** Given text **
┏━━
# Frogs & Toads > Toads >  Toad Poop.

## MyfrogGatsby

Okay, so, do any of your toads poop HUGE? It may be normal but it seems big when youre used to little green tree frog poops.

----------


## Jack

Yes they can. My cane toad used to do huge ones. As long as it came out ok and the toads fine then nothing to worry about.

----------


## MyfrogGatsby

Sweet thanks. I wasn't really worried cause he was doing fine but I figure it didnt hurt to ask. Do you have a fowler's toad? How much does yours eat?

----------


## Jack

> Sweet thanks. I wasn't really worried cause he was doing fine but I figure it didnt hurt to ask. Do you have a fowler's toad? How much does yours eat?


No I don't have a fowler's toad but I used to have a cane toad but had to sell it when I got my african bullfrog because they were both eating machines. People think african bullfrogs are the eating machines of the amphibian world but trust me they're not. This female cane toad could eat several boxes of crickets, locusts, waxworms, earthworms every night and the occasional mouse.

----------


## MyfrogGatsby

oh my goodness. I want an american bullfrog as my next frog. But this fowler's toad can eat like 7 crickets in one sitting. I'm just afraid he'll get impacted.

----------


## Jack

I doubt he will get impacted. BTW mine is an african bullfrog not an american.

----------


## MyfrogGatsby

I noticed. i was just saying. Some people think that the amounts of chitin from the crickets is too much for the frog to digest if they eat it in high volumes.

----------


## Jack

> I noticed. i was just saying. Some people think that the amounts of chitin from the crickets is too much for the frog to digest if they eat it in high volumes.
┗━━
** Data for review **
┏━━
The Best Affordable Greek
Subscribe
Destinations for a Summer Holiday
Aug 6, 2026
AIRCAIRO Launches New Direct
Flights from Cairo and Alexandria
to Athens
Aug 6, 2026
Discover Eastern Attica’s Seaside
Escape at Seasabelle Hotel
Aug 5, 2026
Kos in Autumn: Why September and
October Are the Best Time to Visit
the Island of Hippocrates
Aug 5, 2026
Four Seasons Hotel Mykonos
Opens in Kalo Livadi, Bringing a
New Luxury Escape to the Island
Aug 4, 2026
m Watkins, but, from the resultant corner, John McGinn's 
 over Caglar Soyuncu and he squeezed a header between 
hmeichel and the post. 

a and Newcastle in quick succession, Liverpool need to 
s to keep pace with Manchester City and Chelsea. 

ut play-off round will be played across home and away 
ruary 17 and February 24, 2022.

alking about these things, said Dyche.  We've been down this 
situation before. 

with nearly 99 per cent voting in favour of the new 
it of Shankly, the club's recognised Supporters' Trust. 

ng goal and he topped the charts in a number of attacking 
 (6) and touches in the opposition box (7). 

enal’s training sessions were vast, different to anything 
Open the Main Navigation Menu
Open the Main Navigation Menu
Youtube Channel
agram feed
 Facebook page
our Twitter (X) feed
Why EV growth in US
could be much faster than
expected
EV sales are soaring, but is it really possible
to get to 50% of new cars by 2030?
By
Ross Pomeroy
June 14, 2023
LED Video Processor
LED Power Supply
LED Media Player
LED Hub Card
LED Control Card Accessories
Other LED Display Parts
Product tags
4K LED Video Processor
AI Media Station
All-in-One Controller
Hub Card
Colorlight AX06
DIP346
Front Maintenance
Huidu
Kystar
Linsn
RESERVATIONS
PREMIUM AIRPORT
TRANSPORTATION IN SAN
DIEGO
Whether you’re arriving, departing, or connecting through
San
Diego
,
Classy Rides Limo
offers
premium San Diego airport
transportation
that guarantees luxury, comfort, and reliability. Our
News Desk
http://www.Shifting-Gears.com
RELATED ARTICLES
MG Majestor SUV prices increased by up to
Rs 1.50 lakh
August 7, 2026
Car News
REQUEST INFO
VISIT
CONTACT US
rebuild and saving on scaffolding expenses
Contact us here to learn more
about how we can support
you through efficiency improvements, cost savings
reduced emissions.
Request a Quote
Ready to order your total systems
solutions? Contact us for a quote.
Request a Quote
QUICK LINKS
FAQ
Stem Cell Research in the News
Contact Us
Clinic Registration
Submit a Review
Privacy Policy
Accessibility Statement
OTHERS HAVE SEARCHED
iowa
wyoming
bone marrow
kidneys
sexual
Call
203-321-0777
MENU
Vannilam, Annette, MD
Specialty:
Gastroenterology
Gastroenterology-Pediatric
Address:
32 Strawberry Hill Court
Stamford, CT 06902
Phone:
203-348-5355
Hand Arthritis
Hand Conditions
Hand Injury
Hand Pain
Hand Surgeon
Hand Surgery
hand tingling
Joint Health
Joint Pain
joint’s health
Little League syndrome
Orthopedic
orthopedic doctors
┗━━
** Required actions **
1. Please output the part of the toad poop thread starting with "# Frogs & Toads" and going on through "tree frog poops.".
2. Decide whether each statement below agrees with the toad poop thread, answering yes or no and quoting the words of the thread that settle it. (a) Jack had to sell a cane toad after getting an African bullfrog. (b) MyfrogGatsby's fowler's toad can eat around 7 crickets in one sitting. (c) Jack's bullfrog is an American bullfrog.

** Answers for this exercise **
1.
# Frogs & Toads > Toads >  Toad Poop.

## MyfrogGatsby

Okay, so, do any of your toads poop HUGE? It may be normal but it seems big when youre used to little green tree frog poops.

2.
(a) Yes: "I used to have a cane toad but had to sell it when I got my african bullfrog"
(b) Yes: "this fowler's toad can eat like 7 crickets in one sitting"
(c) No: "mine is an african bullfrog not an american"